** Prompt **
Skip the images and print the listing exactly.

** Dataset extract **
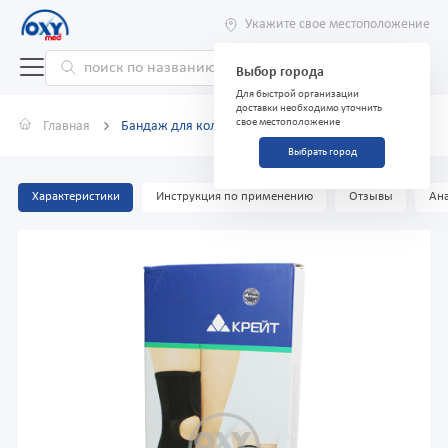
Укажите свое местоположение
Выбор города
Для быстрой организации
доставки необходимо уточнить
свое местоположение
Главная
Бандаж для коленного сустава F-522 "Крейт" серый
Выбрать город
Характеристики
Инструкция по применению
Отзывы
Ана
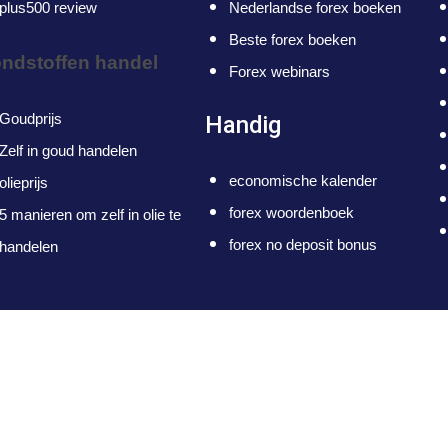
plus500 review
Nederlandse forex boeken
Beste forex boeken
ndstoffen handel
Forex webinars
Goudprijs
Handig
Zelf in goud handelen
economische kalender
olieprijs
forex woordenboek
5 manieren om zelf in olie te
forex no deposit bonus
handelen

** Output of the task **
Укажите свое местоположение
Выбор города
Для быстрой организации
доставки необходимо уточнить
свое местоположение
Главная
Бандаж для коленного сустава F-522 "Крейт" серый
Выбрать город
Характеристики
Инструкция по применению
Отзывы
Ана
plus500 review
Nederlandse forex boeken
Beste forex boeken
ndstoffen handel
Forex webinars
Goudprijs
Handig
Zelf in goud handelen
economische kalender
olieprijs
forex woordenboek
5 manieren om zelf in olie te
forex no deposit bonus
handelen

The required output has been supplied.